廃れた参照が指すオブジェクトは、参照自体は残っているため、JVM のガベージコレクション (GC) で回収されない。 つまり、メモリリークになりうる。 廃れた参照を防ぐために、以下の方法が挙げられている。

  • 使わなくなった参照には null を代入する
  • 弱い参照を使う

使わなくなった参照には null を代入する

スタックから要素をポップしたあとは、ポップした要素が入っていた場所に null を代入しなければならない。

public Object pop() {
    Object ret = stack[--size];
    stack[size] = null;    // 廃れた参照を防ぐ
    return ret;
}

一方で、基本的には、参照変数のスコープをできるだけ局所化して、すぐにスコープ外に出すようにする方針の方がよいとのこと。

弱い参照を使う

弱い参照とは、ある参照のみがあるオブジェクトを指している状態になったとき、そのオブジェクトがガベージコレクションの回収対象となるような参照のことである。 WeakHashMap は、エントリのキーが弱い参照で保持されており、そのキーが外部から参照されなくなると、GC の対象となる。

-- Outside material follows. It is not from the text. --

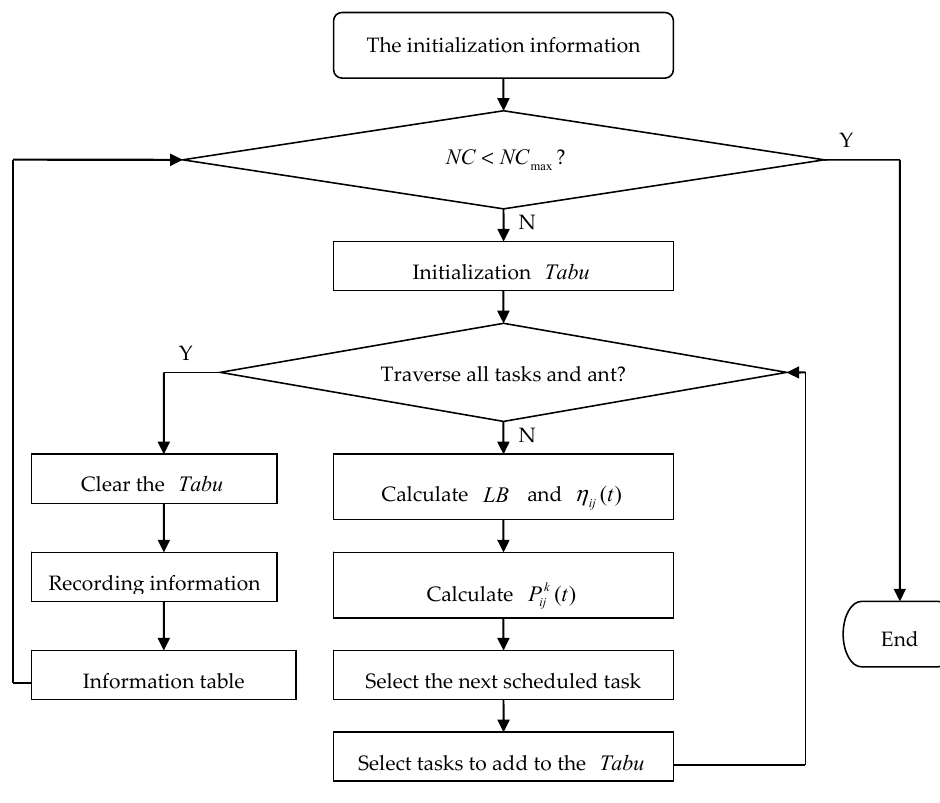
Figure 2. The flow chart of the ant colony optimization task scheduling algorithm based on load balancing.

自前でキャッシュを作っていると、キャッシュしたこと自体を忘れてしまい、廃れた参照が残り続けることがある。 キャッシュを WeakHashMap で実装することで、廃れた参照を防ぐことができる。

何らかの API に対するリスナーやコールバックの登録時にも、そのコールバックなどが自動で登録解除されない場合は、廃れた参照となって残り続ける。 これも、弱い参照を使えば防ぐことができる。